91Ó°ÊÓ

The cross product of two vectors, often symbolized by the "×" sign, is a technique to find a vector that is perpendicular to the plane formed by the two original vectors in a 3D space. It is especially useful when dealing with geometric problems that involve right angles or finding an orthogonal vector.
In this exercise, to determine a direction vector for the line, which is perpendicular to both provided vectors \(\mathbf{u}\) and \(\mathbf{v}\), we perform a cross product operation. Here's how the process works:

• Arrange the components of \(\mathbf{u}\) and \(\mathbf{v}\) in a 3x3 matrix.
• The first row consists of the unit vectors \(\mathbf{i}, \mathbf{j}, \mathbf{k}\).
• The second row lists the components of \(\mathbf{u} = \begin{pmatrix} 1 & 2 & 3 \end{pmatrix}\).
• The third row contains \(\mathbf{v} = \begin{pmatrix} 3 & 4 & 5 \end{pmatrix}\).

The computation involves calculating the determinant of the matrix, which involves multiplying and subtracting the components as seen in the set equations for \(\mathbf{i}, \mathbf{j}, \mathbf{k}\):
\[ \mathbf{n} = \mathbf{i}(2 \cdot 5 - 3 \cdot 4) - \mathbf{j}(1 \cdot 5 - 3 \cdot 3) + \mathbf{k}(1 \cdot 4 - 2 \cdot 3) \]
This results in the vector \( \begin{pmatrix} -2 & -4 & -2 \end{pmatrix} \), which serves as our necessary perpendicular direction vector.

A direction vector is crucial in creating parametric equations for a line in space, as it gives us the precise direction in which the line travels. With a specific point given, the direction vector helps establish the line's progression through that point.
For our example, after calculating the cross product of \(\mathbf{u}\) and \(\mathbf{v}\), we determined the direction vector \(\begin{pmatrix} -2 & -4 & -2 \end{pmatrix}\).
This direction vector tells us the rate of change along the line with respect to the parameter \(t\).
To construct the parametric equations, we use the form:

• \(x = x_0 + at\)
• \(y = y_0 + bt\)
• \(z = z_0 + ct\)

Where \((x_0, y_0, z_0)\) is a known point on the line, here \((2, 3, 0)\), and \(a, b, c\) are the respective components of the direction vector. Each parameter describes how far from the starting point \((x_0, y_0, z_0)\) the line extends as \(t\) varies.
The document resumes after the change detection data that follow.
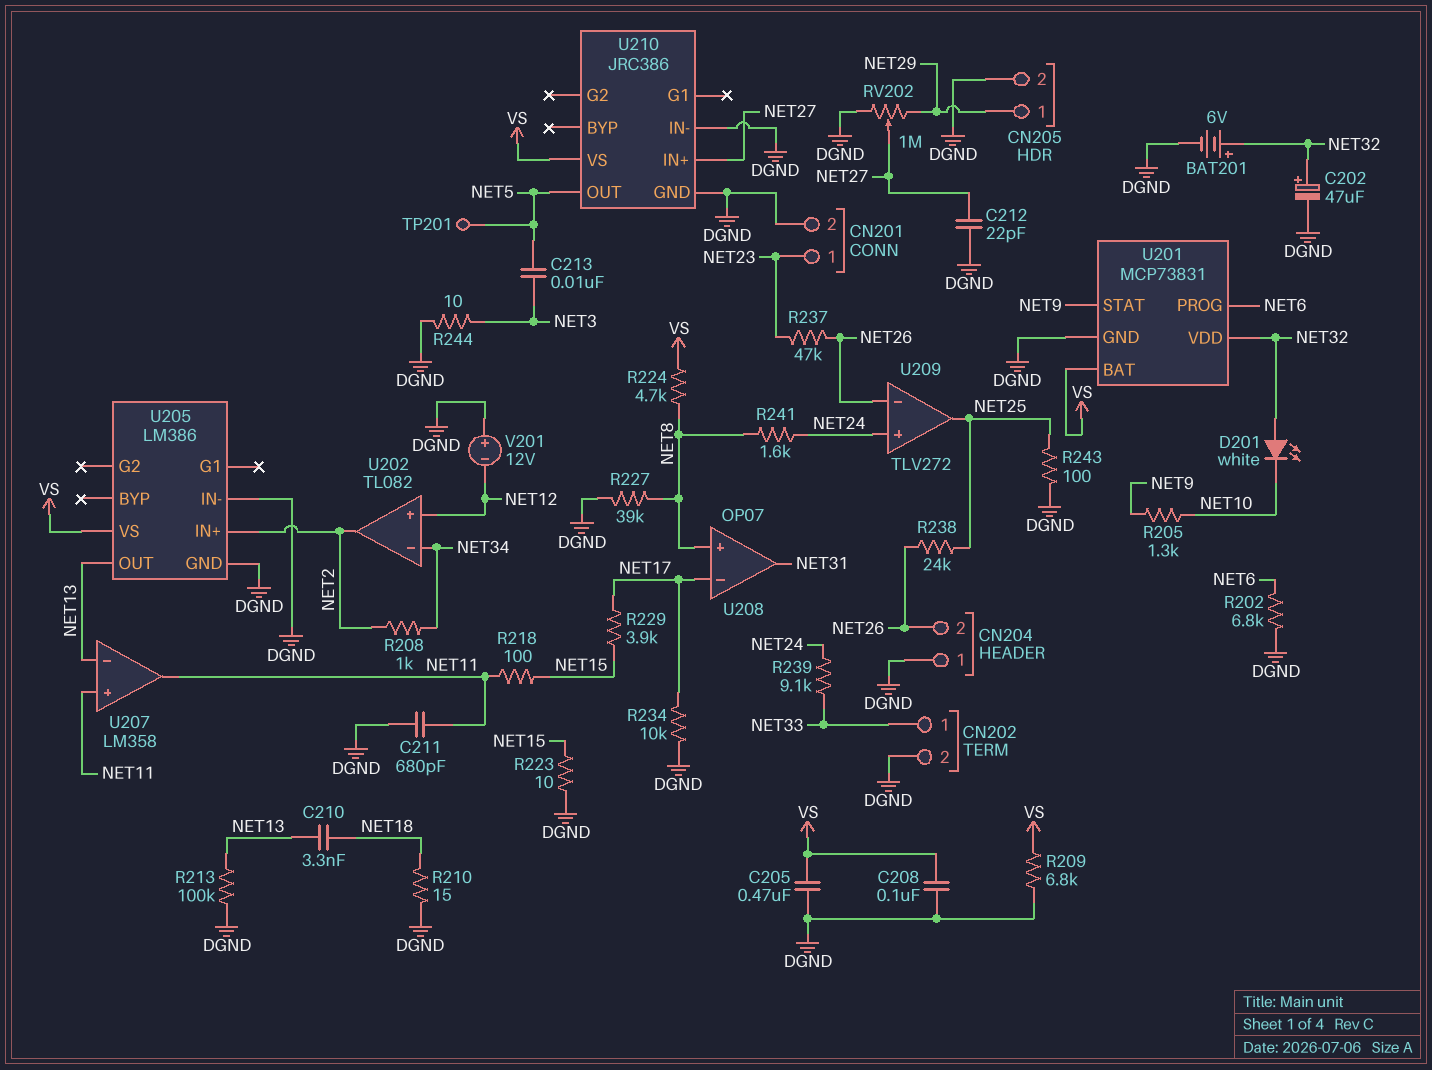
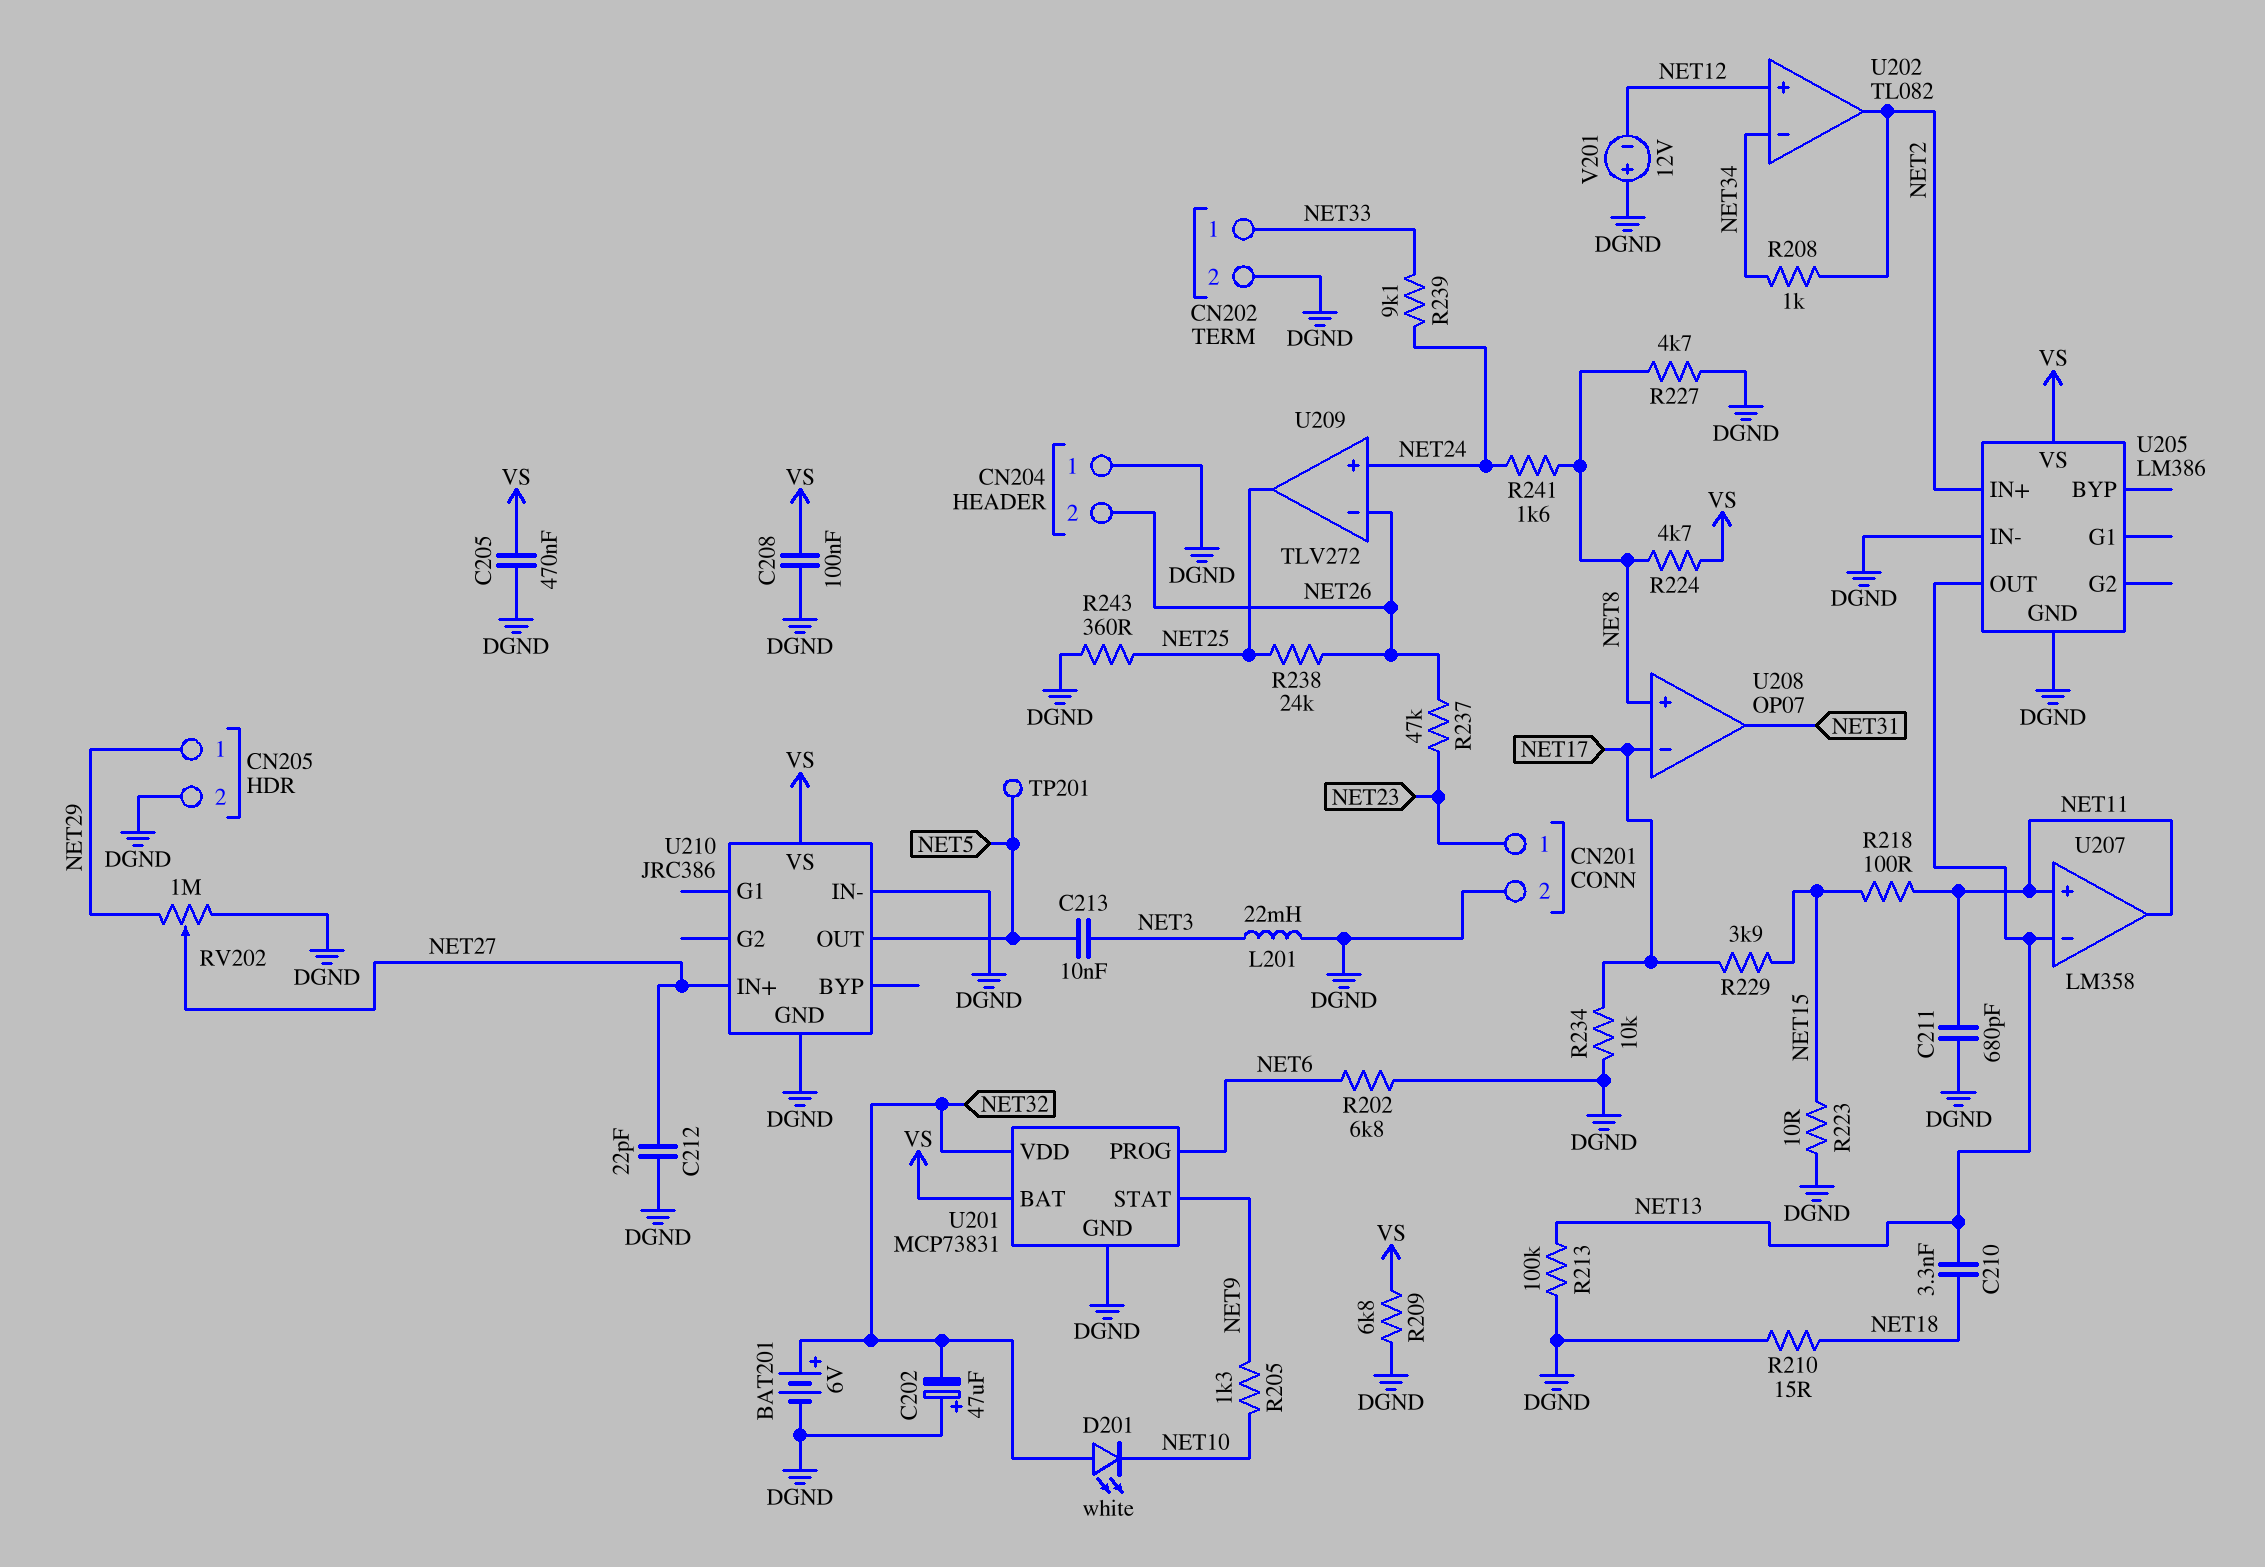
C202: 47uF (plus NET32, minus DGND) -> 47uF (plus DGND, minus NET32)
L201: none -> 22mH (DGND, NET3)
R227: 39k (DGND, NET8) -> 4.7k (DGND, NET8)
R243: 100 (DGND, NET25) -> 360 (DGND, NET25)
R244: 10 (DGND, NET3) -> none

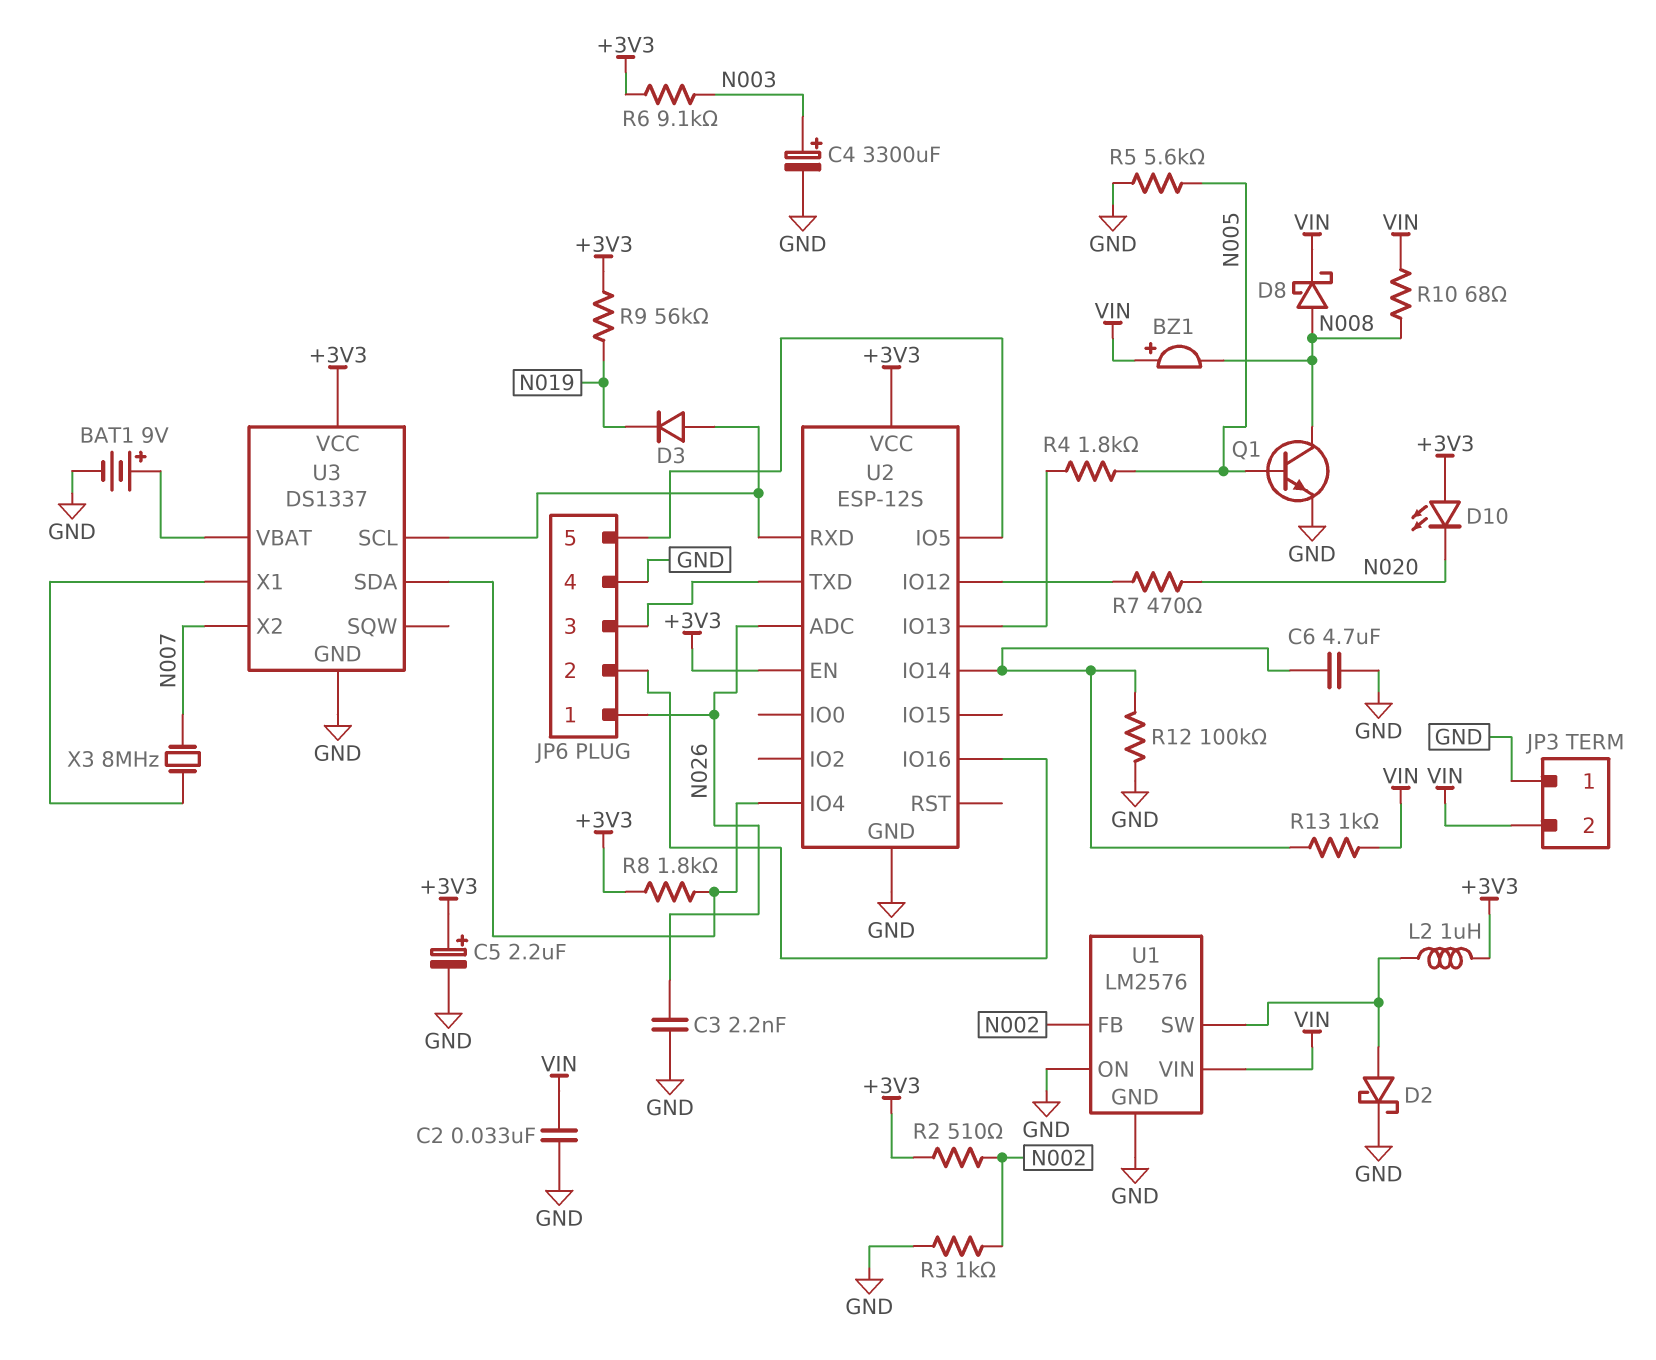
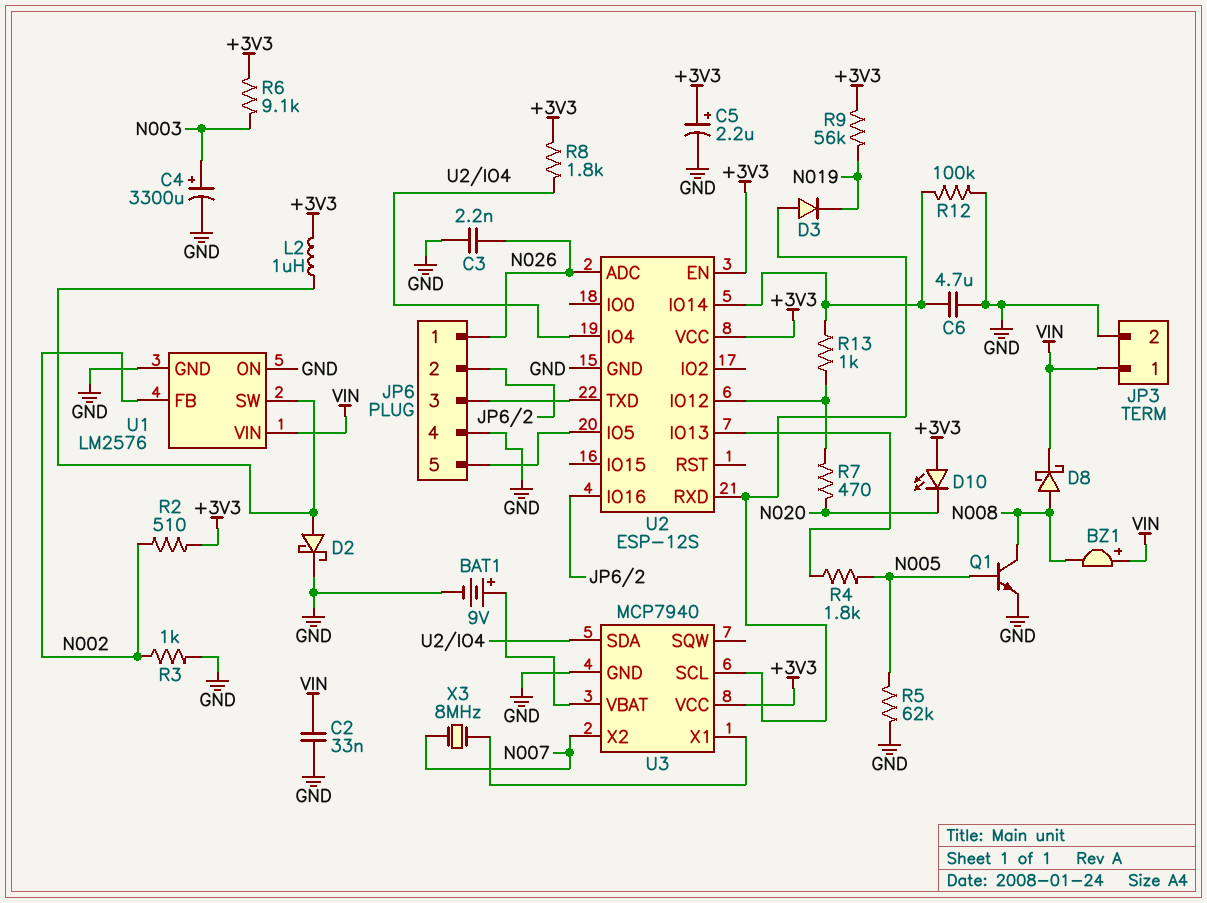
JP3 pin 1: GND -> VIN
JP3 pin 2: VIN -> GND
R5: 5.6k (GND, N005) -> 62k (GND, N005)
R10: 68 (N008, VIN) -> none
R13: 1k (U2/IO14, VIN) -> 1k (U2/IO12, U2/IO14)
U3: DS1337 -> MCP7940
Perpendicular lines, also described as orthogonal, are lines that intersect at a right angle (90 degrees). In vector mathematics, showing that two lines are perpendicular implies discovering a vector normal to the surfaces they describe.
In this exercise, to find a line perpendicular to vectors \(\mathbf{u}\) and \(\mathbf{v}\), we utilize the cross product. The resulting vector, \(\begin{pmatrix} -2 & -4 & -2 \end{pmatrix}\), is inherently perpendicular to both \(\mathbf{u}\) and \(\mathbf{v}\).
Here's why it works:

• The cross product of two vectors gives a third vector orthogonal to the original two.
• This is because the dot product between the resulting vector from the cross product and the original vectors equal zero, confirming perpendicularity.
• For a line to be perpendicular to given vectors, its direction vector must maintain an orthogonal relationship with them, as accomplished through the cross product.

This property aids in defining the direction vector for the line, ensuring the newly formed line will intersect both vectors at right angles, leading to the accurate formation of the intended line path across the coordinate plane.